Work instruction
With "开闭原则" as the search word, show every line of the material that has it.

<<<<

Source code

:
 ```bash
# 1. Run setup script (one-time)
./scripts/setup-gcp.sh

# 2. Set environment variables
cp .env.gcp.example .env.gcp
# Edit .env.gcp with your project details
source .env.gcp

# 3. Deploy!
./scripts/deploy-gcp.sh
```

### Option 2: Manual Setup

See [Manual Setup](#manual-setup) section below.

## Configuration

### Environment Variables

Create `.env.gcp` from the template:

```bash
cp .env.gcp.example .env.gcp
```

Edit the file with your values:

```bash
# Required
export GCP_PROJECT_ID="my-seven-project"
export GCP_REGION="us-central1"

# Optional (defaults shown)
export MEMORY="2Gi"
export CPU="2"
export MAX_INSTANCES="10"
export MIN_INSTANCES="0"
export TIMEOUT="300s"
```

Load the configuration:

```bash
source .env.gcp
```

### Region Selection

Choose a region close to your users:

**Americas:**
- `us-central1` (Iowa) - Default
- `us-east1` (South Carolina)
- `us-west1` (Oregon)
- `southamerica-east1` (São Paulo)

>>>>
<<<<

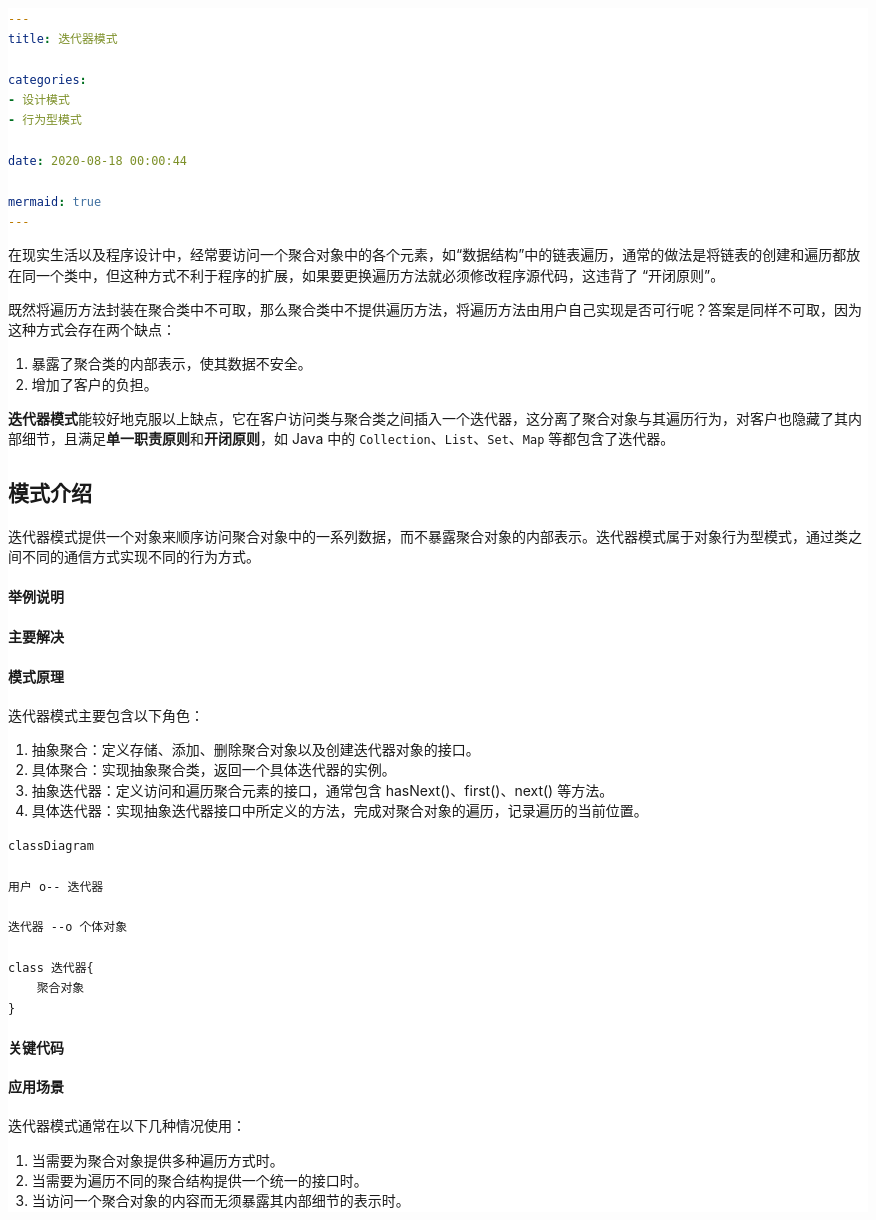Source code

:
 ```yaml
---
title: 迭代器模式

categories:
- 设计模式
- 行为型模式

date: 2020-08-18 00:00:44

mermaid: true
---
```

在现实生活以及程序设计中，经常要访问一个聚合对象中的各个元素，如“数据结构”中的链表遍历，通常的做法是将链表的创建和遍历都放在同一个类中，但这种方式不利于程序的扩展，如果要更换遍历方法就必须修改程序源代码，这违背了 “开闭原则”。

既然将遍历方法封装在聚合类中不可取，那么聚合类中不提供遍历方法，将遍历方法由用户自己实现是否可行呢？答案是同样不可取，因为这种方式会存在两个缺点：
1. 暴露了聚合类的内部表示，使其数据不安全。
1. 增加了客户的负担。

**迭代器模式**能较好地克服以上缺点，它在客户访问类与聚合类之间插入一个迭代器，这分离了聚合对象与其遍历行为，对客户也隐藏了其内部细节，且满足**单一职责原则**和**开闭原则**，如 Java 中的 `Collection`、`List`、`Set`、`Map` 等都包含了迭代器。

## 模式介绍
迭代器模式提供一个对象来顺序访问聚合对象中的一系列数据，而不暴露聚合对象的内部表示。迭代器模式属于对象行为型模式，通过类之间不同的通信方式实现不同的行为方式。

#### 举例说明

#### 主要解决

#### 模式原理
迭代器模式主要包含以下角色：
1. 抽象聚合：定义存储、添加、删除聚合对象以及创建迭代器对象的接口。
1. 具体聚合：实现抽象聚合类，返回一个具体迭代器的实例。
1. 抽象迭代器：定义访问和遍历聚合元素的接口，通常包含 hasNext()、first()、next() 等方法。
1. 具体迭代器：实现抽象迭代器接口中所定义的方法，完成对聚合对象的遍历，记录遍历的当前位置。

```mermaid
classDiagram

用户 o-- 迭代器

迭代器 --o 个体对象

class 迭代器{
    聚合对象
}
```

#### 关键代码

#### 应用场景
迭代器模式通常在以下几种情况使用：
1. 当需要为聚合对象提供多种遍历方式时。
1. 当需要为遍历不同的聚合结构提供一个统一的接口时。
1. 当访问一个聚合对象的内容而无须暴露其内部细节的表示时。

>>>>
<<<<

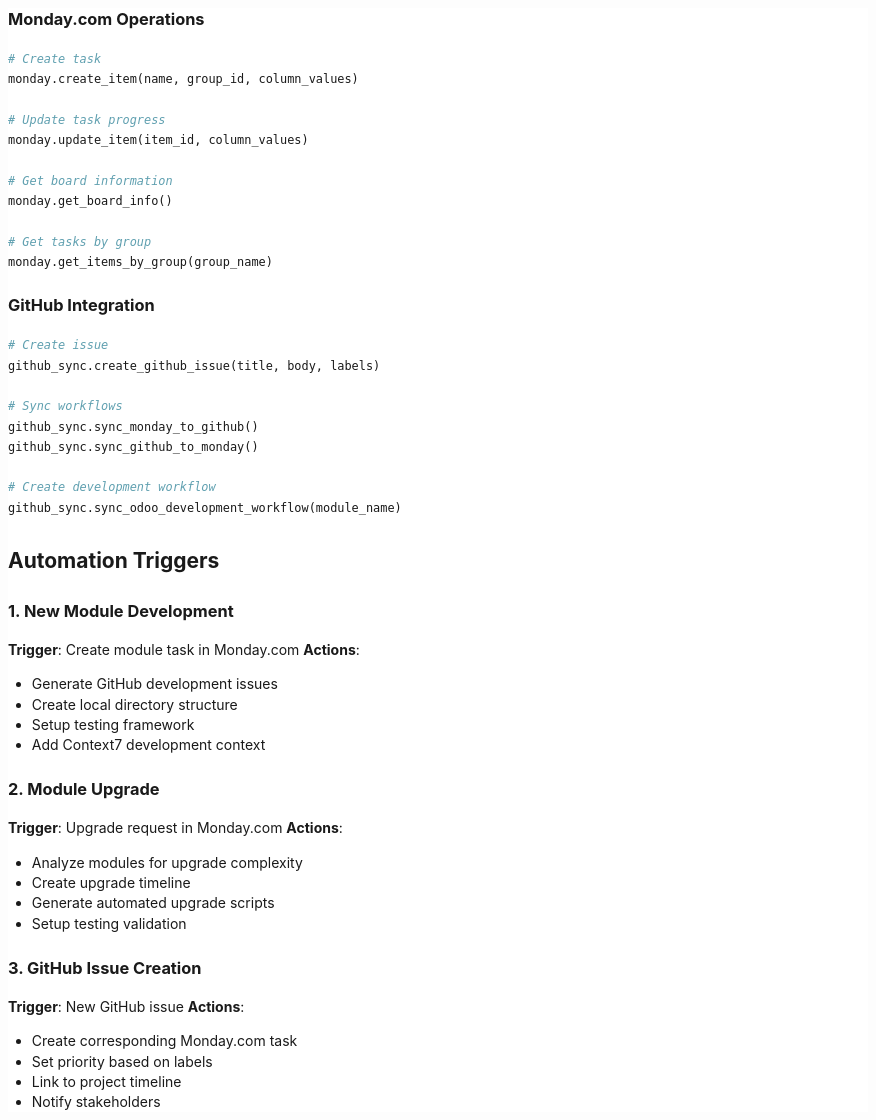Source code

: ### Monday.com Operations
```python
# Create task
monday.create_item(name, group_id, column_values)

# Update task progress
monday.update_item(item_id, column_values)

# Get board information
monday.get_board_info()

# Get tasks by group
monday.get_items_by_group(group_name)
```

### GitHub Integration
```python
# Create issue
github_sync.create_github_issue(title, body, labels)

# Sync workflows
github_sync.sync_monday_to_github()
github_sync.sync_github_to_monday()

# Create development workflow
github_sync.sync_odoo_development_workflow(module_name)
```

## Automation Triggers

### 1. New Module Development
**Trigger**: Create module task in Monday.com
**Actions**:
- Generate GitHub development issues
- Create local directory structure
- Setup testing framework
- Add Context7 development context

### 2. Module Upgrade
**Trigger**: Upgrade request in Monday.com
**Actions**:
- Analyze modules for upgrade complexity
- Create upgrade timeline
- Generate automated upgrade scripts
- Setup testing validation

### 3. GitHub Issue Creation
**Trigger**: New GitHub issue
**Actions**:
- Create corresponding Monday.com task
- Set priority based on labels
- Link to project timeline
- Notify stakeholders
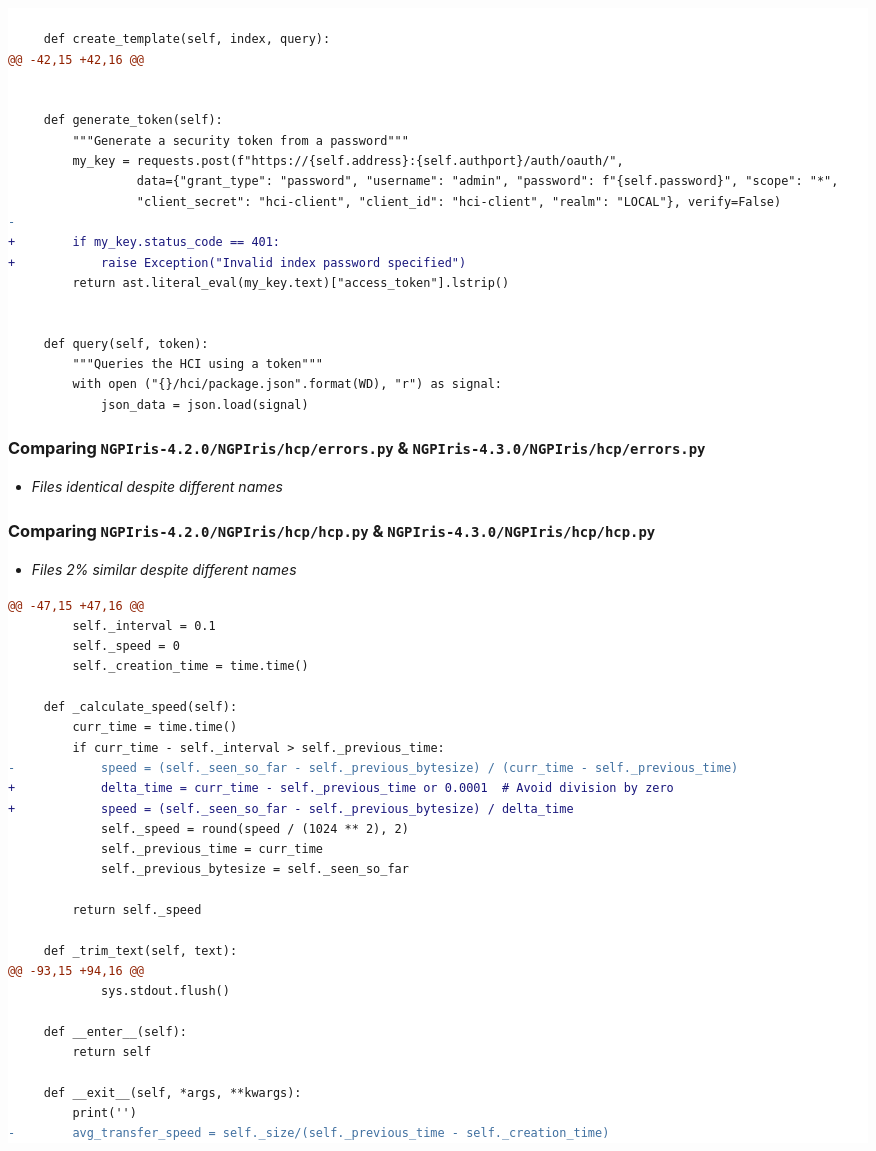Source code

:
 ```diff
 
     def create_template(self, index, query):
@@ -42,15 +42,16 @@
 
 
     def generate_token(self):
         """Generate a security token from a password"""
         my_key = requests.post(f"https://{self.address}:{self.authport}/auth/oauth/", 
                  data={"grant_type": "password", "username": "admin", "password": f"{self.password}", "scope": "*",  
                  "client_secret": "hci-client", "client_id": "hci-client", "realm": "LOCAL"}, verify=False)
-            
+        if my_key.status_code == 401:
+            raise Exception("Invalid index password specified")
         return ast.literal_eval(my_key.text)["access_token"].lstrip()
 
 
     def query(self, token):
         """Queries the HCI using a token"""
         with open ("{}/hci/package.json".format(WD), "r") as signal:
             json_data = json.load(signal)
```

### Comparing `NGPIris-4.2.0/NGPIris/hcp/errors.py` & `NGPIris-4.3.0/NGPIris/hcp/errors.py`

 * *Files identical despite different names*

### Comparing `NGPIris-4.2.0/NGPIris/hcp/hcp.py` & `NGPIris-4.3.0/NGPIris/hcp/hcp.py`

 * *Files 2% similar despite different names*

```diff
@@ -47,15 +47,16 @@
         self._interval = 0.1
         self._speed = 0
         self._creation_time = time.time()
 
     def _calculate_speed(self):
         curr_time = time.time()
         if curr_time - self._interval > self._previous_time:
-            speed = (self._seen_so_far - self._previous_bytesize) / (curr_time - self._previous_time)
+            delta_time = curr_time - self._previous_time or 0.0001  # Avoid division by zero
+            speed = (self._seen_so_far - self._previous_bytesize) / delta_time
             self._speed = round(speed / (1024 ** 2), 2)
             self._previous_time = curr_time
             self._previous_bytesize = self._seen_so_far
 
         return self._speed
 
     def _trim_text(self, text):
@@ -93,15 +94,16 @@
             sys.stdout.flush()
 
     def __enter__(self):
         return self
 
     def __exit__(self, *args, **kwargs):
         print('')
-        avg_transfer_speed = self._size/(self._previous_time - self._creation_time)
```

>>>>

Task response
在现实生活以及程序设计中，经常要访问一个聚合对象中的各个元素，如“数据结构”中的链表遍历，通常的做法是将链表的创建和遍历都放在同一个类中，但这种方式不利于程序的扩展，如果要更换遍历方法就必须修改程序源代码，这违背了 “开闭原则”。
**迭代器模式**能较好地克服以上缺点，它在客户访问类与聚合类之间插入一个迭代器，这分离了聚合对象与其遍历行为，对客户也隐藏了其内部细节，且满足**单一职责原则**和**开闭原则**，如 Java 中的 `Collection`、`List`、`Set`、`Map` 等都包含了迭代器。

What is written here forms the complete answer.